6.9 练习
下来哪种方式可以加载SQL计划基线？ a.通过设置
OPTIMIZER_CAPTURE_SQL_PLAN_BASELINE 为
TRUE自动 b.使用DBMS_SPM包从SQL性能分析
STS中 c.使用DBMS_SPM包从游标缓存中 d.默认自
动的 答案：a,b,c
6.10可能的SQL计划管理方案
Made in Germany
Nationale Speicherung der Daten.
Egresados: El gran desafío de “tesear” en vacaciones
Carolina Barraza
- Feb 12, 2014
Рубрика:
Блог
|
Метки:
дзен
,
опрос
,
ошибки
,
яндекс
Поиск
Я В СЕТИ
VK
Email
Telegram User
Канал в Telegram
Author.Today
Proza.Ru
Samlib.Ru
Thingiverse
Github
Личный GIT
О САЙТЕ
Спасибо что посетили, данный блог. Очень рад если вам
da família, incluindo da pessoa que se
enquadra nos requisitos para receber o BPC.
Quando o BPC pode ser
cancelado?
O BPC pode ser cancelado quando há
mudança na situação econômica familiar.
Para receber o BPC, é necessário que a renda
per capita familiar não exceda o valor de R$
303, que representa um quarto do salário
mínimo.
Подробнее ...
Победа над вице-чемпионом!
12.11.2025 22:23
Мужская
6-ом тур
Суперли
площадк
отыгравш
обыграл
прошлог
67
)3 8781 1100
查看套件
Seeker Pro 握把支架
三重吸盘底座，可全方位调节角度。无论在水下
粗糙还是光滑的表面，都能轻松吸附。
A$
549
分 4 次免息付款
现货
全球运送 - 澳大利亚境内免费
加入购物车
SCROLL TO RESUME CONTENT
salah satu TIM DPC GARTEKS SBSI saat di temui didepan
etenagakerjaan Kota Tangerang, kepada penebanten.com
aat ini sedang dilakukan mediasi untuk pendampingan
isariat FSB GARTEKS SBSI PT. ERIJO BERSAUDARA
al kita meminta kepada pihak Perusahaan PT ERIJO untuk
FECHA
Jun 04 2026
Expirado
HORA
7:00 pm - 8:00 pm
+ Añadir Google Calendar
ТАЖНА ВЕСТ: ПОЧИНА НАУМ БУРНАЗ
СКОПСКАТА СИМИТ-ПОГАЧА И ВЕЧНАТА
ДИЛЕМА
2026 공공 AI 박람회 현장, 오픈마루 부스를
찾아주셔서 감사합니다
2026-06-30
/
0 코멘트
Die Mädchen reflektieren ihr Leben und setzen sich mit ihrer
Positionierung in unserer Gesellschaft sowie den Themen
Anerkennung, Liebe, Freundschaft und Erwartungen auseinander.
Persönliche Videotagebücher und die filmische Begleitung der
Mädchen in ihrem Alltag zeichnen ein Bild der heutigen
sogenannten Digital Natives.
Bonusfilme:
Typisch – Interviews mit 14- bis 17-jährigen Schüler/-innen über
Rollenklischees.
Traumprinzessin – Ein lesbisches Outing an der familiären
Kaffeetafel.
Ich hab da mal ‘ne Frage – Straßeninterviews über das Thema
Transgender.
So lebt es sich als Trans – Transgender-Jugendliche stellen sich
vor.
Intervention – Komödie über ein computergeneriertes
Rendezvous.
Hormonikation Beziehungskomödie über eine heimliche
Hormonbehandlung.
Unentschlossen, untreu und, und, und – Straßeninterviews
···
WHAT TO DO
Look above for the line holding "全球运送 - 澳大利亚境内免费". Print it and every line after it, exactly, through the line holding "Die Mädchen reflektieren".

OUTPUT OF THE TASK
全球运送 - 澳大利亚境内免费
加入购物车
SCROLL TO RESUME CONTENT
salah satu TIM DPC GARTEKS SBSI saat di temui didepan
etenagakerjaan Kota Tangerang, kepada penebanten.com
aat ini sedang dilakukan mediasi untuk pendampingan
isariat FSB GARTEKS SBSI PT. ERIJO BERSAUDARA
al kita meminta kepada pihak Perusahaan PT ERIJO untuk
FECHA
Jun 04 2026
Expirado
HORA
7:00 pm - 8:00 pm
+ Añadir Google Calendar
ТАЖНА ВЕСТ: ПОЧИНА НАУМ БУРНАЗ
СКОПСКАТА СИМИТ-ПОГАЧА И ВЕЧНАТА
ДИЛЕМА
2026 공공 AI 박람회 현장, 오픈마루 부스를
찾아주셔서 감사합니다
2026-06-30
/
0 코멘트
Die Mädchen reflektieren ihr Leben und setzen sich mit ihrer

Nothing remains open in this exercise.